DESCRIPTION OF THE TASK
Substitute "the pill" for every "I Pill" in the items from the start up to and including the line with "PWTJ Dog Sofas", and give those lines again with all else unchanged.

INPUT DATA
BEGIN
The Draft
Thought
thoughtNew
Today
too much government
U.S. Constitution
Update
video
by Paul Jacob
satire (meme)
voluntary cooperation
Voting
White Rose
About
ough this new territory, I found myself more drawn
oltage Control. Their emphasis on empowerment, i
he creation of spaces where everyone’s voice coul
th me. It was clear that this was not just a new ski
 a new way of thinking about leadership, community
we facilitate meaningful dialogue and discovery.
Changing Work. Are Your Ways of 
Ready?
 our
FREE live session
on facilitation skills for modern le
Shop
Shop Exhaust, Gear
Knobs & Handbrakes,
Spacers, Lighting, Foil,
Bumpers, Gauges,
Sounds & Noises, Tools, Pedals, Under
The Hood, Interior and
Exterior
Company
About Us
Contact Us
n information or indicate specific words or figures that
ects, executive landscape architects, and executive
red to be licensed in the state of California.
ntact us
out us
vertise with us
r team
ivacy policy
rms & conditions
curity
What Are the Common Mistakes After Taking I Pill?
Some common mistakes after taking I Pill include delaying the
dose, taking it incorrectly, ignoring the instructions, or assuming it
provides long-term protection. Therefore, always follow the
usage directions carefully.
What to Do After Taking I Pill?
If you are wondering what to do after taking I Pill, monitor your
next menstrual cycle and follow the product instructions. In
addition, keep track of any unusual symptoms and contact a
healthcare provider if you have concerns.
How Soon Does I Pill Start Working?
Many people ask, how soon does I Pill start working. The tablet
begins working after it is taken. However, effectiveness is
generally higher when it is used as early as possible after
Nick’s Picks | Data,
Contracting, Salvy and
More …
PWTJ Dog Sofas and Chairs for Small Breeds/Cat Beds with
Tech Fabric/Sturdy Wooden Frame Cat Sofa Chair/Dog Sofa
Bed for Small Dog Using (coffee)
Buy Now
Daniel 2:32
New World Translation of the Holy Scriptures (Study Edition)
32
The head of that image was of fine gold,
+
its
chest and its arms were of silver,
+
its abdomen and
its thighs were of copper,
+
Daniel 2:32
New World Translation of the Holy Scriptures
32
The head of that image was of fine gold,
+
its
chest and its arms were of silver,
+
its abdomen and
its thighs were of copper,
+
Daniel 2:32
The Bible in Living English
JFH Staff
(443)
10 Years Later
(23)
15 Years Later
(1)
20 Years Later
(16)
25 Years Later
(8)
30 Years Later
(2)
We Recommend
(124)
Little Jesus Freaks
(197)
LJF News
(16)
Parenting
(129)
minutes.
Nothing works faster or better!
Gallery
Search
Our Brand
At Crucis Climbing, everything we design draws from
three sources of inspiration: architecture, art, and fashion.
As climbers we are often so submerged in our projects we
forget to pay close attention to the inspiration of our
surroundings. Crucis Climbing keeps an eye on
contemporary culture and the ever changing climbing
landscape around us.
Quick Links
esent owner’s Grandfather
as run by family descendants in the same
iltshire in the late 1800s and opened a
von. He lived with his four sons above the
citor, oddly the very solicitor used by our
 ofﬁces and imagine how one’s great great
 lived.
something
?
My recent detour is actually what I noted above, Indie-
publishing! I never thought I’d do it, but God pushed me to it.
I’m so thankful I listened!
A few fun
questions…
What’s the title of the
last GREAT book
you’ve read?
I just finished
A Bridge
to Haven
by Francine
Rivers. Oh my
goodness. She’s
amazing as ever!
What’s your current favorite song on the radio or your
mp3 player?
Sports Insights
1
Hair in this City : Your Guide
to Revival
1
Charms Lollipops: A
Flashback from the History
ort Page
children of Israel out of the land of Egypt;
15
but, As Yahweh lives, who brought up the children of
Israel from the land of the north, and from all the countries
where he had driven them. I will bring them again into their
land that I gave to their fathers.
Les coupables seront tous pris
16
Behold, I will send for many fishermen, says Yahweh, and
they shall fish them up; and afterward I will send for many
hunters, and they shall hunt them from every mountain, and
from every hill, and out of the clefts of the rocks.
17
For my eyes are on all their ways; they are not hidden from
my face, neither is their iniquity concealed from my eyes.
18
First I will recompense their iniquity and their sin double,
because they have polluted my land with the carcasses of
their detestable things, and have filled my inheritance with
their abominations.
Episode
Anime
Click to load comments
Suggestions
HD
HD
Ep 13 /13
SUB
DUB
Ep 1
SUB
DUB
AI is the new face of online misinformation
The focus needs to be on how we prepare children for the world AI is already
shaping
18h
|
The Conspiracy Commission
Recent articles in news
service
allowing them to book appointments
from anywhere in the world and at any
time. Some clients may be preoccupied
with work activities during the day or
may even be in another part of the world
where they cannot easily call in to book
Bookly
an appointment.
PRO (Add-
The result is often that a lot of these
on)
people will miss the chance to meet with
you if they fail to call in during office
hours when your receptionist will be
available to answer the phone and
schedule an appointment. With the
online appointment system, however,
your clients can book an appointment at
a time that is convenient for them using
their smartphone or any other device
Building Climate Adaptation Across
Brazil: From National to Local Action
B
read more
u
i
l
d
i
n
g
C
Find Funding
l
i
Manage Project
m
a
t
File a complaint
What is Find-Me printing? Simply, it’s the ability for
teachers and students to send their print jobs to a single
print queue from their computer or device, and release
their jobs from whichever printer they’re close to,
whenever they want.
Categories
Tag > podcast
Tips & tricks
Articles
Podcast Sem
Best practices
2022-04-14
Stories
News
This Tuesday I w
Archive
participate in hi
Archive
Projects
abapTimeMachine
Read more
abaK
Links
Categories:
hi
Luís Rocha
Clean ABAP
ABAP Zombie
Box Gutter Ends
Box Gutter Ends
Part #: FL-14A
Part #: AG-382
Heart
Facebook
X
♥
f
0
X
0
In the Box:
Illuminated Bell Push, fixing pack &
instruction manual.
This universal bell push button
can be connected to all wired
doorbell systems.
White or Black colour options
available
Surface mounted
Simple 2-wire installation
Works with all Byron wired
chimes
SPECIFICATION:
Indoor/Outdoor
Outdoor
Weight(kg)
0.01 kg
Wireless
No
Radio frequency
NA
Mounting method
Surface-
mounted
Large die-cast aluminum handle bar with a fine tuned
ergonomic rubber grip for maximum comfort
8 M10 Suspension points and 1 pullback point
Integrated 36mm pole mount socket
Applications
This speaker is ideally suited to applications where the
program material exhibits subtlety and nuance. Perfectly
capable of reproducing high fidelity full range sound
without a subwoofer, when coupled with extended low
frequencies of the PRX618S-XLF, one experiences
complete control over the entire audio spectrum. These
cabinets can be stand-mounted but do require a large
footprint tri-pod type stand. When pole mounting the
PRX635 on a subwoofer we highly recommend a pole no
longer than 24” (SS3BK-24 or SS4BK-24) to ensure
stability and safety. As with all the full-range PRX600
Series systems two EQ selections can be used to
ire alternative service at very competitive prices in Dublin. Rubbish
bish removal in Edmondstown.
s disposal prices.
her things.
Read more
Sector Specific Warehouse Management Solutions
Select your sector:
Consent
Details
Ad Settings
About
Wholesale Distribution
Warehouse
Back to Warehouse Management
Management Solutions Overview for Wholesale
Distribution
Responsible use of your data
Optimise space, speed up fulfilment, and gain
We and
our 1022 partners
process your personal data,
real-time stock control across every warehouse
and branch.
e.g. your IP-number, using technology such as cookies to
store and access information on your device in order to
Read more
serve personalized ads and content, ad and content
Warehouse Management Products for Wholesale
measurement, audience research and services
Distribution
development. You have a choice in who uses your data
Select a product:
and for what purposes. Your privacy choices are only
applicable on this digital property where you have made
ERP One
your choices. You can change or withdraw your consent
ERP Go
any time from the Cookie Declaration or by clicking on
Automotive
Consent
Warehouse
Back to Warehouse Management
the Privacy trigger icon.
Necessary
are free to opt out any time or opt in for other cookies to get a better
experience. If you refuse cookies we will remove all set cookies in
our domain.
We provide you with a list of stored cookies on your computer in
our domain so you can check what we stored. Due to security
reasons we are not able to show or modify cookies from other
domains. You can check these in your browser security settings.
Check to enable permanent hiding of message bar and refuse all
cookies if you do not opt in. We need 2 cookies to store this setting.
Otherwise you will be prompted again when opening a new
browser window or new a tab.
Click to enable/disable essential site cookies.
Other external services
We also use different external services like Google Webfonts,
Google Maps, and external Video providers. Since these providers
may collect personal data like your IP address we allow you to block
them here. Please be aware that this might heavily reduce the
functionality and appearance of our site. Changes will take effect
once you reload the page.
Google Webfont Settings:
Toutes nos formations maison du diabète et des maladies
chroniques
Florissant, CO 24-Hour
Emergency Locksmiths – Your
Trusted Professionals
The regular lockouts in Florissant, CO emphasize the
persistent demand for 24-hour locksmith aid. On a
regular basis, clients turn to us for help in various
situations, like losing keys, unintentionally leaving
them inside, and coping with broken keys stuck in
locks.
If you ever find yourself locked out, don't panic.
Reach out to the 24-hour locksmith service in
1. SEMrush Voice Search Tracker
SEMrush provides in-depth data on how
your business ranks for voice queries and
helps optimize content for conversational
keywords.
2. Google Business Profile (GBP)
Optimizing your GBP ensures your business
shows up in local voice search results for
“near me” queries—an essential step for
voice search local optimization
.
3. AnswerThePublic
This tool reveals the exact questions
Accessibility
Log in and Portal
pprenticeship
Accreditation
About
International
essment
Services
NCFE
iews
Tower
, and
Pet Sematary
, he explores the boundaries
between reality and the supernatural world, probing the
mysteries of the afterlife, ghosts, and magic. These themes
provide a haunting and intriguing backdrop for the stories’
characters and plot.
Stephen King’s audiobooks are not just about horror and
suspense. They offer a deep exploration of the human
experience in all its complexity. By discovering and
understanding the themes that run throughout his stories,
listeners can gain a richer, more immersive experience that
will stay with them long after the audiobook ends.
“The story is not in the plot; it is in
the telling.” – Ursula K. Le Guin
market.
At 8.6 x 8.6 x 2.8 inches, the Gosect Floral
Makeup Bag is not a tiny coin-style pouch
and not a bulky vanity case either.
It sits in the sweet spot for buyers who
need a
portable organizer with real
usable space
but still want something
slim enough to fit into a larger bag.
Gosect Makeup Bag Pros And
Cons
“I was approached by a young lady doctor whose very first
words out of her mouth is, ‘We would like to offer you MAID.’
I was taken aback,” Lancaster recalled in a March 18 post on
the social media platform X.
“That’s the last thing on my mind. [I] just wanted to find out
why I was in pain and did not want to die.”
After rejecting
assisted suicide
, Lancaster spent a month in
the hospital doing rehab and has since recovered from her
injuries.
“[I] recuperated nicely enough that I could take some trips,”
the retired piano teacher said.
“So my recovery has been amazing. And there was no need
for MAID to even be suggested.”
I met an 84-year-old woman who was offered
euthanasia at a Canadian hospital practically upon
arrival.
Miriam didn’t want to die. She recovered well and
END
TASK ANSWER
The Draft
Thought
thoughtNew
Today
too much government
U.S. Constitution
Update
video
by Paul Jacob
satire (meme)
voluntary cooperation
Voting
White Rose
About
ough this new territory, I found myself more drawn
oltage Control. Their emphasis on empowerment, i
he creation of spaces where everyone’s voice coul
th me. It was clear that this was not just a new ski
 a new way of thinking about leadership, community
we facilitate meaningful dialogue and discovery.
Changing Work. Are Your Ways of 
Ready?
 our
FREE live session
on facilitation skills for modern le
Shop
Shop Exhaust, Gear
Knobs & Handbrakes,
Spacers, Lighting, Foil,
Bumpers, Gauges,
Sounds & Noises, Tools, Pedals, Under
The Hood, Interior and
Exterior
Company
About Us
Contact Us
n information or indicate specific words or figures that
ects, executive landscape architects, and executive
red to be licensed in the state of California.
ntact us
out us
vertise with us
r team
ivacy policy
rms & conditions
curity
What Are the Common Mistakes After Taking the pill?
Some common mistakes after taking the pill include delaying the
dose, taking it incorrectly, ignoring the instructions, or assuming it
provides long-term protection. Therefore, always follow the
usage directions carefully.
What to Do After Taking the pill?
If you are wondering what to do after taking the pill, monitor your
next menstrual cycle and follow the product instructions. In
addition, keep track of any unusual symptoms and contact a
healthcare provider if you have concerns.
How Soon Does the pill Start Working?
Many people ask, how soon does the pill start working. The tablet
begins working after it is taken. However, effectiveness is
generally higher when it is used as early as possible after
Nick’s Picks | Data,
Contracting, Salvy and
More …
PWTJ Dog Sofas and Chairs for Small Breeds/Cat Beds with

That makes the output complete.